> **BRIEF**
In the listing below, update the lines starting with the line containing "- Log in to" and going on through the line containing "- Click on **New registration**." by changing "Log in to" to "Sign in to", with nothing else altered. Return only those lines.

> **EXERCISE MATERIALS**
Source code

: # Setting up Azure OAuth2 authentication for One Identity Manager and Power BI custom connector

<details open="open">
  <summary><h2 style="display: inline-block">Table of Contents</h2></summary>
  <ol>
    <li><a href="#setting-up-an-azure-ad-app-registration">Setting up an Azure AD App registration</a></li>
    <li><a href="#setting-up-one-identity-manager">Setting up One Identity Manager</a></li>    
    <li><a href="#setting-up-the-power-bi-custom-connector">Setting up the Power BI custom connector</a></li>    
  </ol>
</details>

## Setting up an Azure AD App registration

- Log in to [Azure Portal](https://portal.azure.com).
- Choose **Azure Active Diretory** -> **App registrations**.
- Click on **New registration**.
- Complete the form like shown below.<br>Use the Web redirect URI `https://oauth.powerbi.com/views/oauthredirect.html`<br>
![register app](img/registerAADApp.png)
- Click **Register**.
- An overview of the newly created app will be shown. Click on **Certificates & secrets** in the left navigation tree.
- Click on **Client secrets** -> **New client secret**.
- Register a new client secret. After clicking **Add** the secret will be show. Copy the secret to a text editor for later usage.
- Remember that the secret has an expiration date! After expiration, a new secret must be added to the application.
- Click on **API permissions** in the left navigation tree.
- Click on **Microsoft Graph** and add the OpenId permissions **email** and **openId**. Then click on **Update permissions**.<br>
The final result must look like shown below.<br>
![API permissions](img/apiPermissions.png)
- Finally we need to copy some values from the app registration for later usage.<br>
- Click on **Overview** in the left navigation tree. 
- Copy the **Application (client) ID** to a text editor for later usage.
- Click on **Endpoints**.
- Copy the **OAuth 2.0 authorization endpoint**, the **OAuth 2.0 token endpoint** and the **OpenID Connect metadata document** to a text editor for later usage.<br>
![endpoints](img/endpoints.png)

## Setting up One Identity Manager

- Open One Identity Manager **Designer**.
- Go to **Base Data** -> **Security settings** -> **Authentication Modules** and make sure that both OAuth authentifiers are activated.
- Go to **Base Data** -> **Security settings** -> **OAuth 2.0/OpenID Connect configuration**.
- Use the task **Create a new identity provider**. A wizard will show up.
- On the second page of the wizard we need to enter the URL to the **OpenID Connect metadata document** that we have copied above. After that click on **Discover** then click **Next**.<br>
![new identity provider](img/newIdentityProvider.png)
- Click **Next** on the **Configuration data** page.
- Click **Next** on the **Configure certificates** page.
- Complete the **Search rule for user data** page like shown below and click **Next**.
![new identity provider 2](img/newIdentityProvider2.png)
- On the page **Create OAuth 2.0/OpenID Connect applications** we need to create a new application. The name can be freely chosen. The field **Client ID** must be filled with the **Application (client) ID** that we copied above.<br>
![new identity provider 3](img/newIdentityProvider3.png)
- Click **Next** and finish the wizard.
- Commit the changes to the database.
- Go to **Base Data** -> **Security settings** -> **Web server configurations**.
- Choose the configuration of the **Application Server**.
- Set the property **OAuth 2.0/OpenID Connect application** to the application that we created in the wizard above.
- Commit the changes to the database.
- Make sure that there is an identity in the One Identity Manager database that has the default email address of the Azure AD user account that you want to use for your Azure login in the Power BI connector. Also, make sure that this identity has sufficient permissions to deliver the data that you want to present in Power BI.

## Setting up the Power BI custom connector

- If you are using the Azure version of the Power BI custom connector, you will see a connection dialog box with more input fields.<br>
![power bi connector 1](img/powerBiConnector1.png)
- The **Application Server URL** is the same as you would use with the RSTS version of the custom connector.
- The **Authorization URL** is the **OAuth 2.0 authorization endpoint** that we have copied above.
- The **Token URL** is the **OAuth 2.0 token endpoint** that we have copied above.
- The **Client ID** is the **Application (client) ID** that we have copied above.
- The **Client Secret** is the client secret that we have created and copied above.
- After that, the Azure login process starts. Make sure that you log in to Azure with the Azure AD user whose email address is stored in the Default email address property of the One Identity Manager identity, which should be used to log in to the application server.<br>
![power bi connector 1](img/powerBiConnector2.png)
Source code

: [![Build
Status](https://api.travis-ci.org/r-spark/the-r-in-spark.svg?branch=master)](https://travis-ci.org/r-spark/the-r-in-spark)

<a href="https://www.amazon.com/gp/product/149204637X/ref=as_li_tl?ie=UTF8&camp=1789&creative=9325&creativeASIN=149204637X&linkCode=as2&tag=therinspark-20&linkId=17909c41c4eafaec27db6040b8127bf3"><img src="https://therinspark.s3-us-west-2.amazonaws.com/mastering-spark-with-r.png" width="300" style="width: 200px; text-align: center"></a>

> **EXERCISE RESULT**
- Sign in to [Azure Portal](https://portal.azure.com).
- Choose **Azure Active Diretory** -> **App registrations**.
- Click on **New registration**.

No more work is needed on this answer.